COLOMBO, Sri Lanka: The International Monetary Fund has reached a preliminary agreement to provide Sri Lanka with $2.9 billion, over four years to help it recover from its worst economic crisis.

The package is contingent on approval from the IMF management and executive board. As well as on receiving assurances from Sri Lanka’s creditors, which include China, India, and Japan, that debt sustainability will be restored.

The arrangement will help Sri Lanka to restore financial and macroeconomic stability and debt sustainability. An IMF team visiting Sri Lanka said it will enable the country’s growth potential.

Speaking to reporters in Colombo, the IMF’s Peter Breuer said that since Sri Lanka’s debt is currently unsustainable, the lender will need to see an engagement between the country and its creditors before it can commit resources. “If creditors are not willing to provide these assurances, that will deepen the crisis in Sri Lanka and would undermine its repayment capacity,” he said.

He said a collaboration between the creditors and Sri Lanka will help the nation emerge from the crisis faster. He suggested holding a forum between the two sides on restructuring its debts.
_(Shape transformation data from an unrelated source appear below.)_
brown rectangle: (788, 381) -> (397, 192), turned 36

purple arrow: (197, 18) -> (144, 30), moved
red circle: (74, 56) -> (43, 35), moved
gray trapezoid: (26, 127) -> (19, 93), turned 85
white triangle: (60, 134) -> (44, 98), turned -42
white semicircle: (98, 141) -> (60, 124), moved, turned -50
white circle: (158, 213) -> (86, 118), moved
Sri Lanka is in the midst of an unprecedented economic crisis. With acute monthslong shortages of essentials such as fuel, medicine, and cooking gas due to a severe shortage of foreign currency. Though cooking gas supplies were restored through World Bank support, shortages of fuel, critical medicines, and some food items continue.

The island of Sri Lanka has suspended repayment of nearly $7 billion in foreign debt due this year. The country’s total foreign debt amounts to more than $51 billion, of which $28 billion has to be repaid by 2028.

Sri Lanka’s economy is expected to shrink by 8.7% in 2022 with inflation rising above 60%, the IMF said, adding that the impact is greatest on the poor and vulnerable.

On Tuesday, Sri Lanka’s president, Ranil Wickremesinghe, said talks with the IMF had successfully reached the final stages as he presented an interim budget aimed at obtaining a rescue package. Measures outlined included raising some taxes, slashing capital expenditures, taming inflation, and bolstering relief programs.

In his budget speech, Wickremesinghe said his administration’s fiscal program will strive to increase government revenue to around 15% of GDP by 2025, cut public sector debt, control inflation, and increase the value-added tax to 15% from the current 12%.

The new budget came amid a relative calm following months of public protests that ousted the once-powerful Rajapaksa political dynasty. Sri Lanka’s crisis was made worse by global factors such as the pandemic and Russia’s invasion of Ukraine. But many have accused the Rajapaksas of severe economic mismanagement and corruption that pushed the country into bankruptcy.

Since becoming president, Wickremesinghe has cracked down on protesters and dismantled their main camp outside the president’s office. Using a harsh anti-terror law to detain a protest leader led to the United States and European Union raising human rights concerns.